Technische Universität Berlin - Faculty IV - Institute of Telecommunication Systems / Media Technology
Research Assistant - salary grade 13 TV-L Berliner Hochschulen
Berliner Zentrum für Maschinelles Lernen
under the reserve that funds are granted - part-time employment may be possible
The goal of the project is the exploration of compression techniques for machine learning models. Your research will focus on the development of novel dimensionality reduction and compression algorithms for neural network architectures (convolutional, recurrent, autoencoders). Furthermore, you will investigate new ways of integrating invariances (e.g., translation, rotation) into the neural architectures.

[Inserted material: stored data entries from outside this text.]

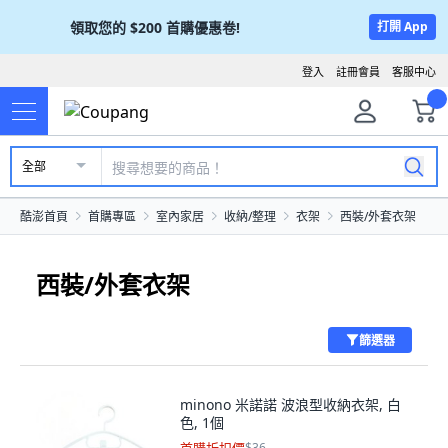
領取您的
$200
首購優惠卷!
打開 App
登入
註冊會員
客服中心
全部
酷澎首頁
首購專區
室內家居
收納/整理
衣架
西裝/外套衣架
西裝/外套衣架
篩選器
minono 米諾諾 波浪型收納衣架, 白
色, 1個
$36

Successfully completed university degree (Master, Diplom or equivalent) in computer science, engineering, physics or applied mathematics
Profound knowledge in machine learning, in particular neural networks, efficient deep learning, invariant representation, and it application fields (e.g., computer vision, communications, medical image analysis)
Practical experience with training, compressing and applying neural networks (ConvNets, Autoencoders, ResNets etc.) for the analysis of image and video data.
Solid programming skills, in particular experience with deep learning frameworkds (PyTorch, TensorFlow etc.) and Python libraries (scikit-image, MayaVi etc.)
Excellent communications skills in English
How to apply:
Please send your written application with the reference number and the usual documents to Technische Universität Berlin - Der Präsident - Fakultät IV, Institut für Telekommunikationssysteme, FG Medientechnik, Prof. Dr. Wiegand, Sekr. EN 16, Einsteinufer 17D, 10587 Berlin or by e-mail to firstname.lastname@example.org.
To ensure equal opportunities between women and men, applications by women with the required qualifications are explicitly desired.
Qualified individuals with disabilities will be favored. The TU Berlin values the diversity of its members and is committed to the goals of equal opportunities.
Please send copies only. Original documents will not be returned.